Excerpted text:
NOTIFICATION OF THE PRIVACY BREACH
4.1
The IMPA is responsible for determining whether and how notices of a privacy
breach will be sent.
4.2
The IMPA will provide notices where a privacy breach has occurred and there is a
Real Risk of Significant Harm arising from the privacy breach and as otherwise
required under the Act.
4.3
To determine if there is a Real Risk of Significant Harm involves weighing the
following factors:
4.3.1 The likelihood that the breached Personal Information has been or will be
misused;
4.3.2 Whether the privacy breach was caused as a result of malicious intent;
4.3.3 The effectiveness of containment established or mitigation measures
enabled in response to the privacy breach;
4.3.4 The sensitivity of the personal information at issue concerning the privacy
breach that includes, but is not limited to, biometric, financial, health
information or other personal information in regards to a vulnerable
individual;
4.3.5 The number of individuals impacted by the privacy breach; and
4.3.6 Whether the incident involves a system-wide issue that has resulted in the
unauthorized disclosure or exposure of Personal Information at a broad or
public environment level.

Tasks to perform:
**A.** Using the breach notification excerpt, state whether each statement agrees with it. Answer yes or no, and quote the deciding words. (i) The IMPA decides whether and how notices of a privacy breach are sent. (ii) Health information is the only category named as sensitive personal information. (iii) The number of individuals affected is one of the factors weighed.
**B.** Reproduce word for word the part of the breach notification excerpt starting with "NOTIFICATION OF THE" and going on through "under the Act.".
**C.** Extend the breach notification excerpt, beginning after its final sentence.
The listing comes from a separate source.

Given data:
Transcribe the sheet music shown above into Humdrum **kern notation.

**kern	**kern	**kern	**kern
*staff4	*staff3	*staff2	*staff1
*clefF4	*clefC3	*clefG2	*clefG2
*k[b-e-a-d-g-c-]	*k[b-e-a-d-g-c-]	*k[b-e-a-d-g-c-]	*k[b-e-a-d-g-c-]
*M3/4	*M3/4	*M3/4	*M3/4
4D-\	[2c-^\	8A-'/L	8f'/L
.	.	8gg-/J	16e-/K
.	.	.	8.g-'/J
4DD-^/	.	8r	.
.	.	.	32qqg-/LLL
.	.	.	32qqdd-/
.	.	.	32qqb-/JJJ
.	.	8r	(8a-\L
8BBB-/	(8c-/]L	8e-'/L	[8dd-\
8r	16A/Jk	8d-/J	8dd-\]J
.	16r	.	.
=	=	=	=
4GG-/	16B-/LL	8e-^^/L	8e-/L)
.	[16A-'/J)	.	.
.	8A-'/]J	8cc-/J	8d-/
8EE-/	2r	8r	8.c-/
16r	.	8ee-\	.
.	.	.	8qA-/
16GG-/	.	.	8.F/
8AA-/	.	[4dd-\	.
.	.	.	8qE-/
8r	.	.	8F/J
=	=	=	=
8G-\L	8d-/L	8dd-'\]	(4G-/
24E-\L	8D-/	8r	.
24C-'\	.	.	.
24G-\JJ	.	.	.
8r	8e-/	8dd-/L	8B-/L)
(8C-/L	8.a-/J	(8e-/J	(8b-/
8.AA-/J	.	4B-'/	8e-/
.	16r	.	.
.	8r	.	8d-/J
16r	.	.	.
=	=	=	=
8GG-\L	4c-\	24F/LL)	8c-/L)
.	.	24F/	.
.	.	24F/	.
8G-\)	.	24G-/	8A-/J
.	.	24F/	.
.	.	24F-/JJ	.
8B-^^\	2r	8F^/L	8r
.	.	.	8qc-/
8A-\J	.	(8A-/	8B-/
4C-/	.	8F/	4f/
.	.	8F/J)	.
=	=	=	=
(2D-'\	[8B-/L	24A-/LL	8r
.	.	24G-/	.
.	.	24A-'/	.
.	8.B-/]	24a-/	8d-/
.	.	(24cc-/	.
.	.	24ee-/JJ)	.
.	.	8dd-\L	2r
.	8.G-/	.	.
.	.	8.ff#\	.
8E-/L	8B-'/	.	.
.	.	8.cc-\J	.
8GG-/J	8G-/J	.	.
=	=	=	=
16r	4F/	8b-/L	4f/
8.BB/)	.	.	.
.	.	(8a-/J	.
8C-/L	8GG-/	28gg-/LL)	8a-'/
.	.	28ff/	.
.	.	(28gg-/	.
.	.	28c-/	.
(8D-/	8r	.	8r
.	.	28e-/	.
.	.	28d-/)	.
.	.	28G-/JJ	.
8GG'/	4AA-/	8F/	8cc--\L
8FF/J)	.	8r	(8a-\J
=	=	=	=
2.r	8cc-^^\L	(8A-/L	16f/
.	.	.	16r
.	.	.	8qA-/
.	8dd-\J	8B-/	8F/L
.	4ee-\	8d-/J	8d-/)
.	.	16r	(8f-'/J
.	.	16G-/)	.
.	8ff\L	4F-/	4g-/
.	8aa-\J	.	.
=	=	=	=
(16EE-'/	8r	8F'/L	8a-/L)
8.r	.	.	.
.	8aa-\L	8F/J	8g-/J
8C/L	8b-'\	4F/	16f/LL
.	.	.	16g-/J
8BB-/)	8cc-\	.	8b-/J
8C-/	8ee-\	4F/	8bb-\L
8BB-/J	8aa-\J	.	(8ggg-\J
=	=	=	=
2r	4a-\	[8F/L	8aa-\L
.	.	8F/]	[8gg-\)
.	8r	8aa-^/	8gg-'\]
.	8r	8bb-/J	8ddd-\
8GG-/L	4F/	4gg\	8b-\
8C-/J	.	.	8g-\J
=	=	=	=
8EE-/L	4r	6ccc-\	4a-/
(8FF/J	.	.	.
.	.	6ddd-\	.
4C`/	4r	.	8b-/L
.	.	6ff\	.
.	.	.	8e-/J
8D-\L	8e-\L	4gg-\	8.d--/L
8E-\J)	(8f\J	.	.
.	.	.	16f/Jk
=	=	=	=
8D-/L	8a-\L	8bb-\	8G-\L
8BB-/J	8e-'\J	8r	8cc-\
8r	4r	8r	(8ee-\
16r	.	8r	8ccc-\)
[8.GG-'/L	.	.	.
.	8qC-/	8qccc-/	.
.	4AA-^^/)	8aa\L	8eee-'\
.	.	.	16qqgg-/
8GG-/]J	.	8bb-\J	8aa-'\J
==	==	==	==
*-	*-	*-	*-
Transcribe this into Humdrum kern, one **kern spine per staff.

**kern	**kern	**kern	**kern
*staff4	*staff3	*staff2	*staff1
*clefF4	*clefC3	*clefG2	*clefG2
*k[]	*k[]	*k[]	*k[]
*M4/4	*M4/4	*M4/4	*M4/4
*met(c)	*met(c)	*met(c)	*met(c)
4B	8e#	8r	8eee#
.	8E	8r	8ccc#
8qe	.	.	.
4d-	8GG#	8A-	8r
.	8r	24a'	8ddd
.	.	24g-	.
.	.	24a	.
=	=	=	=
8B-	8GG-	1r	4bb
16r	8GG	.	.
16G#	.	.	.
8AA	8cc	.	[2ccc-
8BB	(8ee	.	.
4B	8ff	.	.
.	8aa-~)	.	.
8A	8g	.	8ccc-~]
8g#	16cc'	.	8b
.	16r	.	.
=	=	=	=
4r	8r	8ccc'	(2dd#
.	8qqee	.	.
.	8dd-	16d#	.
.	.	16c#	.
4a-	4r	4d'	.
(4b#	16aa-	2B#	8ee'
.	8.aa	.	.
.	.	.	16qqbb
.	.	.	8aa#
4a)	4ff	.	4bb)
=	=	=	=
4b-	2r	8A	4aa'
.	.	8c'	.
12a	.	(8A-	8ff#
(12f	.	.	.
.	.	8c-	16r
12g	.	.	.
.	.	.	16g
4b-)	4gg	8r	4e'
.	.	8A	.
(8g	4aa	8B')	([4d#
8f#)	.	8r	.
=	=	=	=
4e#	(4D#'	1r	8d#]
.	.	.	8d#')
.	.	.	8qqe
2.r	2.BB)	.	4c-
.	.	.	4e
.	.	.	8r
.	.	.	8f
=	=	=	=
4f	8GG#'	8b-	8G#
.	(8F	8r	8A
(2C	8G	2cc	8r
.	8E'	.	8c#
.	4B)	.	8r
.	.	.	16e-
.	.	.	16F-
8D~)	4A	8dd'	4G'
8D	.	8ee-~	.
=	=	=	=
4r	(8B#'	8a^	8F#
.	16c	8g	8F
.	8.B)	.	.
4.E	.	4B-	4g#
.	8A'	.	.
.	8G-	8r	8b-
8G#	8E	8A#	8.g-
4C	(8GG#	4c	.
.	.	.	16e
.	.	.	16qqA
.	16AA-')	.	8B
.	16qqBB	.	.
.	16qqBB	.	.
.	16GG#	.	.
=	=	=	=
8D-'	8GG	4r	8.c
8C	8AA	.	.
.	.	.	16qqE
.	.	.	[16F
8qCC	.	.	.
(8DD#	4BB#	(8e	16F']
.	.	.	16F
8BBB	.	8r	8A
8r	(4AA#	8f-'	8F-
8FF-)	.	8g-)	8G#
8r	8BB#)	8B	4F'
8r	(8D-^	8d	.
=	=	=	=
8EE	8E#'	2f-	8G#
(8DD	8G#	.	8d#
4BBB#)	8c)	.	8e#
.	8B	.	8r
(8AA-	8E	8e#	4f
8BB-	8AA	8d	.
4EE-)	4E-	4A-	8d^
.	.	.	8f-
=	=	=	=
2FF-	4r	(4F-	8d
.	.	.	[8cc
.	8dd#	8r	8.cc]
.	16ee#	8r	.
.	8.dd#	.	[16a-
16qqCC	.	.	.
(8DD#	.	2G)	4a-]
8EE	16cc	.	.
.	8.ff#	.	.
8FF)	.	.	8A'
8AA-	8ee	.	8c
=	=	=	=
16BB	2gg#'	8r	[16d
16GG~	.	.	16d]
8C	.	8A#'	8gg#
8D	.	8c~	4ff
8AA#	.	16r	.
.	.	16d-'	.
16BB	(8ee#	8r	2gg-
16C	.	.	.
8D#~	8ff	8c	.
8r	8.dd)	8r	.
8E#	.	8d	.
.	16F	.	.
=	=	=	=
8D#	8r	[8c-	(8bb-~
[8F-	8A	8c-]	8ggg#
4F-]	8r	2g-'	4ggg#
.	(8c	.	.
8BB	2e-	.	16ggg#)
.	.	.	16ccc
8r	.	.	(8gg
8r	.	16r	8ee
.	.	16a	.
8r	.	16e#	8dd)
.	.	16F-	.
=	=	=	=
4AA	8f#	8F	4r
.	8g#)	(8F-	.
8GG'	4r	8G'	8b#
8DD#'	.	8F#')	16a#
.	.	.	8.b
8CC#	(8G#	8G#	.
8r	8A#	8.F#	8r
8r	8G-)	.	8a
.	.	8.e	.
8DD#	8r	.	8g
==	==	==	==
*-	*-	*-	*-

Answer set:
**A.**
(i) Yes: "The IMPA is responsible for determining whether and how notices of a privacy breach will be sent."
(ii) No: "includes, but is not limited to, biometric, financial, health information or other personal information in regards to a vulnerable individual"
(iii) Yes: "The number of individuals impacted by the privacy breach"

**B.**
NOTIFICATION OF THE PRIVACY BREACH
4.1
The IMPA is responsible for determining whether and how notices of a privacy
breach will be sent.
4.2
The IMPA will provide notices where a privacy breach has occurred and there is a
Real Risk of Significant Harm arising from the privacy breach and as otherwise
required under the Act.

**C.**
4.4
In the event of a substantiated privacy breach where there exists a Real Significant
Harm under 4.3, the IMPA will issue notification to the impacted individual(s), the
Commissioner and the Minister. The notification will include the specific contents
prescribed under the Act.
4.5
The IMPA will consult with the Department(s) involved in determining how to
communicate such notifications.
4.6
Notification of individuals impacted by a privacy breach will occur as soon as is
reasonable following the privacy breach. However, if law enforcement authorities
are involved, the IMPA will consult with those authorities to determine whether
notification should be delayed in order not to impede a criminal investigation.
5.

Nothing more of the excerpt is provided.